It turned out that showing my white skin was no problem at the pool. We ended up going to the subdivision pool because the other friend had something come up. It was great—not too hot, our kids played well together and we were the only people there, so I wasn’t shy about being the opposite of tan.
Around noon it started to rain and we were gathering up our things to go, when my friend L said, “We may have a problem. I think my key to the gate is in my car.”
You see, when we came in, the gates were open for the lawn guys and we just walked in without having to use her key. When the lawn guys left, the gate locked behind them. So there we were, the only people there, locked inside a very high metal fence.
We briefly tried to climb over the fence, but there was no way. She’d left her broken cell phone at home, and mine was in my car.

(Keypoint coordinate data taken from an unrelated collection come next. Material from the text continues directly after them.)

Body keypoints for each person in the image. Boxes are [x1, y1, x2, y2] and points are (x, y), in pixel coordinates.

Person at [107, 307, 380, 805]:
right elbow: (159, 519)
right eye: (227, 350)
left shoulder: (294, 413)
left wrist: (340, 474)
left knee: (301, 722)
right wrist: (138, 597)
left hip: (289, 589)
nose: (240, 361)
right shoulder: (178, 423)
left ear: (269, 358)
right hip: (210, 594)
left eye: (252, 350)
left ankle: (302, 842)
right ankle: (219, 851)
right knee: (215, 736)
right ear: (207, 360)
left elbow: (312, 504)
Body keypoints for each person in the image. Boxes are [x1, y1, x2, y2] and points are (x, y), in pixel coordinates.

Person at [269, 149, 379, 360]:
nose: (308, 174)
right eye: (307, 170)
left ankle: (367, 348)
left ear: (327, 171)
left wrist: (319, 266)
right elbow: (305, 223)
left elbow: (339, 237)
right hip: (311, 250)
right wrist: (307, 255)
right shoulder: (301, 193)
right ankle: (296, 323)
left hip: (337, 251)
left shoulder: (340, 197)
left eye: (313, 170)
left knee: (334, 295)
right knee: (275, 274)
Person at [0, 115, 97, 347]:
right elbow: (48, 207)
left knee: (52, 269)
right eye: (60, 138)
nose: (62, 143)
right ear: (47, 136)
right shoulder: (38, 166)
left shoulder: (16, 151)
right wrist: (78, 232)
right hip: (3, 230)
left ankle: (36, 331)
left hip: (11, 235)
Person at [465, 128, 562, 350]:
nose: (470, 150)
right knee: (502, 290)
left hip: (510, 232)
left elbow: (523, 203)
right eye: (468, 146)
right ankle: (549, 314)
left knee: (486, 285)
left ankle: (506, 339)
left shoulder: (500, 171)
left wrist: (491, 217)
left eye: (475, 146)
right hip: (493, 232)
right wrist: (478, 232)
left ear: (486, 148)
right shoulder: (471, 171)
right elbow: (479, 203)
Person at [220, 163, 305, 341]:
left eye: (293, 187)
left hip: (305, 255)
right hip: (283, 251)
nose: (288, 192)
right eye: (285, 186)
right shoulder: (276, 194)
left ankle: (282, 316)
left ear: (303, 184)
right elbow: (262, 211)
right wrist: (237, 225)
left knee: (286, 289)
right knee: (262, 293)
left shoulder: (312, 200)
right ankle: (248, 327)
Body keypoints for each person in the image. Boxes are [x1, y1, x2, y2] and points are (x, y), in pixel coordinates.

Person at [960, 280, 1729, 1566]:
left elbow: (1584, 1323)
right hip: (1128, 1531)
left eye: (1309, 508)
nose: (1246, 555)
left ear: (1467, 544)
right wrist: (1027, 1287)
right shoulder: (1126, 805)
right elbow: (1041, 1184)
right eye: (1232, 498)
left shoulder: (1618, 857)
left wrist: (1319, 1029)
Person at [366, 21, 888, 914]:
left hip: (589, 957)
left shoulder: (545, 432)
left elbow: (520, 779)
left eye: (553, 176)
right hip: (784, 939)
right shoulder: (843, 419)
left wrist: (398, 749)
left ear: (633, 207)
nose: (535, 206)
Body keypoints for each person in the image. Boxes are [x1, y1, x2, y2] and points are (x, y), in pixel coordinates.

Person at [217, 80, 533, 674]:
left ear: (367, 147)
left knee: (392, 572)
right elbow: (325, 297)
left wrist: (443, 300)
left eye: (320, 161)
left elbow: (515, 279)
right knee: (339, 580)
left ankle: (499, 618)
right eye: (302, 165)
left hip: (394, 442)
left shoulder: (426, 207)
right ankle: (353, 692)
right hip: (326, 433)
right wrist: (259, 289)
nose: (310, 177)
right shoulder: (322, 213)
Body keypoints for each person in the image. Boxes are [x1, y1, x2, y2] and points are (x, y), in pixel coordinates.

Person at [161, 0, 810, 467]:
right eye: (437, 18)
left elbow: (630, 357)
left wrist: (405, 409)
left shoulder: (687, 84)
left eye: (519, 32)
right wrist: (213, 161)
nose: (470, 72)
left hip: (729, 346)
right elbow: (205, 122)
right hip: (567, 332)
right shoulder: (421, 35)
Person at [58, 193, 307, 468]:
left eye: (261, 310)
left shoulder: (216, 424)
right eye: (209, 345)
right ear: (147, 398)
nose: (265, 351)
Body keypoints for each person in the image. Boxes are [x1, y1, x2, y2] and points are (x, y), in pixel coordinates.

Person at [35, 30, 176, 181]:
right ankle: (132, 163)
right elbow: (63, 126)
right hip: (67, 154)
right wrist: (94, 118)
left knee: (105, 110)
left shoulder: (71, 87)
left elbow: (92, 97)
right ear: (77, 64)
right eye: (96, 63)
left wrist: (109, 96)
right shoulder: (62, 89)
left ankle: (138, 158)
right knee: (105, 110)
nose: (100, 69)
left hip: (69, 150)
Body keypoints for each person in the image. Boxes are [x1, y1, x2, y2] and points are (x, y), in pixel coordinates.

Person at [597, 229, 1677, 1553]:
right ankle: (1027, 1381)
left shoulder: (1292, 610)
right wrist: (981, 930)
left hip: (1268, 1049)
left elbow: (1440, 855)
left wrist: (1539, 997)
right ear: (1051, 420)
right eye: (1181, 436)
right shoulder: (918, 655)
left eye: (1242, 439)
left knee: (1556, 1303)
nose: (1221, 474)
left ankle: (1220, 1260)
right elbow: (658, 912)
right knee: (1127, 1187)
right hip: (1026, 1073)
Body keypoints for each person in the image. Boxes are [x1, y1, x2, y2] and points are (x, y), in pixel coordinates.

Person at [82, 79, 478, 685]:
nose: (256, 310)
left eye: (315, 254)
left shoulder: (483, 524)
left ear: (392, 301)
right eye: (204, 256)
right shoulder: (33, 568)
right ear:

And it started to rain harder.
We gathered the kids under the clubhouse roof and tried to use the pay phone. It wouldn’t take change or let us make a collect call. Then L called 911, which did go through, but the lady didn’t want to send anyone because she said it wasn’t a real emergency. To us, it certainly felt real, because we didn’t know what else to do. We moms were staying calm, but in a weird, frozen-faced way, so that our five-year-olds knew something was up and were starting to get scared and cry. L called the dispatcher back and she sent the fire department out. All we needed was for someone to open her car (she had her car keys) and get the gate keys. Which was accomplished in about 1 minute. The firefighters were very nice and did not even make fun of us when we thanked them and apologized for making them rescue us.
On the plus side, Mr. Blue was excited about getting to see a real, albeit small, fire truck. Our relief was so great we decided to go through the drive-through at McDonald’s and go to L’s house to eat.
And now I need to go take a shower because I smell like sunscreen and sweat and a crisis averted.